# ESTRATTO DEL DOCUMENTO
◇ ◇ ◇
Caro Crocetta, meglio fichi d’india che petrolio.

fichi d'india

Di Clara Greco

Nelle ultime dichiarazioni rilasciate al Giornale di Sicilia , il Presidente della Regione Siciliana Rosario Crocetta si è espresso con delle parole di tale bassezza da lasciarci molto perplessi . Nel controbattere , proverò a pormi agli stessi livelli del suddetto.
Cito qui Crocetta : “La verità è che chi dice no alle trivellazioni vuole una Sicilia fatta di soli fichi d’India”.
I fichi d’india vorremmo lanciarveli addosso, perché LA VERITA’ è una sola, e cioè che non siete stati capaci di investire su ciò di cui davvero la Sicilia aveva bisogno, non siete stati capaci di risollevare la nostra economia e adesso il mercato del petrolio è l’ultima spiaggia a cui potete appellarvi per tentare di uscirvene con un minimo risultato economico (sempre di ipotesi speranzose si tratta), ma di certo non ve ne uscirete con la dignità e la coerenza professionale con cui vi siete presentati alle elezioni, un gruppo politico che esaltava le energie rinnovabili come nuovo futuro (doveroso) per un paese come la Sicilia. E ora Crocetta si fa primo promotore dell’industria petrolifera, presentandola come una possibilità all’avanguardia, rispetto a noi persone IGNORANTI e bigotte che diciamo stupidamente e inutilmente di no ad una possibilità del genere.
La verità è che non state proponendo nulla di nuovo, perché non ne siete capaci! Vi appendete alla soluzione più facile, antica e meschina perché non sapete dove mettere le mani prima.
E ancora cito Crocetta : “io sogno una Sicilia in cui l’agricoltura e il turismo convivano con l’industria”.
Signor Crocetta , si faccia rispondere da chi vive su un’isola che campa di turismo e si faccia dire cosa significa fare turismo.
Offrire una terra che costruisce i propri pilastri sulla natura , sulla storia, sull’agricoltura e sulla bellezza paesaggistica, non può presentare una trivella (magari fosse solo una) all’orizzonte. IL TURISTA NON CI VIENE IN UN POSTO CHE RAPPRESENTEREBBE L’ANTITESI DI SE STESSO!
◇ ◇ ◇
# DATI FORNITI
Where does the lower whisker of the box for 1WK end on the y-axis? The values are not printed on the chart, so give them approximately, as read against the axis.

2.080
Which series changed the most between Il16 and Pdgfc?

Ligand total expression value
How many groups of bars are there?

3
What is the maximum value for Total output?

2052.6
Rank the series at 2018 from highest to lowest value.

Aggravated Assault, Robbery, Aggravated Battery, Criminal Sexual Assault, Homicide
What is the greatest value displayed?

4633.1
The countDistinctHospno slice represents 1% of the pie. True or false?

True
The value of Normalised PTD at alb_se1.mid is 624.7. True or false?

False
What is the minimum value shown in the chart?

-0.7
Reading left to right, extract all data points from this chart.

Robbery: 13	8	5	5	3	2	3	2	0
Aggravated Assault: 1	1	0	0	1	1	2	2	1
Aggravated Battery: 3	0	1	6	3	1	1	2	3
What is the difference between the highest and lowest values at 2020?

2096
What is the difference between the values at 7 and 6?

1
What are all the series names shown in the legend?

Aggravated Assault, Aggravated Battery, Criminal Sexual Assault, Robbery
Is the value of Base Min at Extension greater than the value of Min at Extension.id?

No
◇ ◇ ◇
# COSA SI CHIEDE
- 1) Rispondi a queste domande sull'articolo sulle trivellazioni in Sicilia:
(a) A quale giornale il Presidente della Regione ha rilasciato le dichiarazioni?
(b) Secondo la frase di Crocetta citata per prima, che Sicilia vuole chi dice no alle trivellazioni?
(c) Nella seconda frase citata, quali due settori Crocetta sogna che convivano con l'industria?
- 2) Nell'articolo sulle trivellazioni in Sicilia, quali sono tutti gli elementi su cui la terra costruisce i propri pilastri? Elencali.
- 3) Prosegui l'articolo sulle trivellazioni in Sicilia partendo dopo la sua ultima frase.

# RISPOSTE
- 1)
(a) Al Giornale di Sicilia.
(b) Una Sicilia fatta di soli fichi d'India.
(c) L'agricoltura e il turismo.

- 2)
- la natura
- la storia
- l'agricoltura
- la bellezza paesaggistica

- 3)
La Sicilia non può fare turismo con le trivelle!
E se mai succedesse qualcosa? Se qualcosa andasse storto?
Certo, è molto raro che questo avvenga, ma RARO non è sinonimo di impossibile, e se mai dovesse succedere qualcosa, potremmo tranquillamente andarcene dalla nostra terra. Si annullerebbe il turismo, si annullerebbe l’agricoltura tanto amata dal nostro Presidente, e resterebbero le trivelle.
Questo è il piano per far camminare turismo , agricoltura e industria di pari passo? Davvero?
La verità è che il nostro presidente della regione è stato una grande delusione per tutti; la verità è che sta profondamente offendendo coloro che dovrebbe rappresentare e che gli hanno permesso di trovarsi li dove si trova adesso.
Caro presidente Crocetta, venga a fare il commerciante a Pantelleria e poi capirà cosa significa fare turismo su un’isola siciliana, e cosa significa patire il calo dell’affluenza turistica.
E’ un rischio che non possiamo permetterci e, se solo si mettesse nei nostri panni, capirebbe che non può permetterselo nemmeno lei.
Ma poi si parla di turismo e agricoltura come se fossero dei campi già assodati e ben funzionanti in Sicilia, quando i terreni sono per la maggior parte incolti, o i prodotti vengono per più della metà persi; i turisti in Sicilia non riescono ad arrivarci a causa dei prezzi elevatissimi, oppure una volta arrivati devono trovarsi a camminare tra strutture fatiscenti perché nessuno è capace di investire sulla ristrutturazione urbana.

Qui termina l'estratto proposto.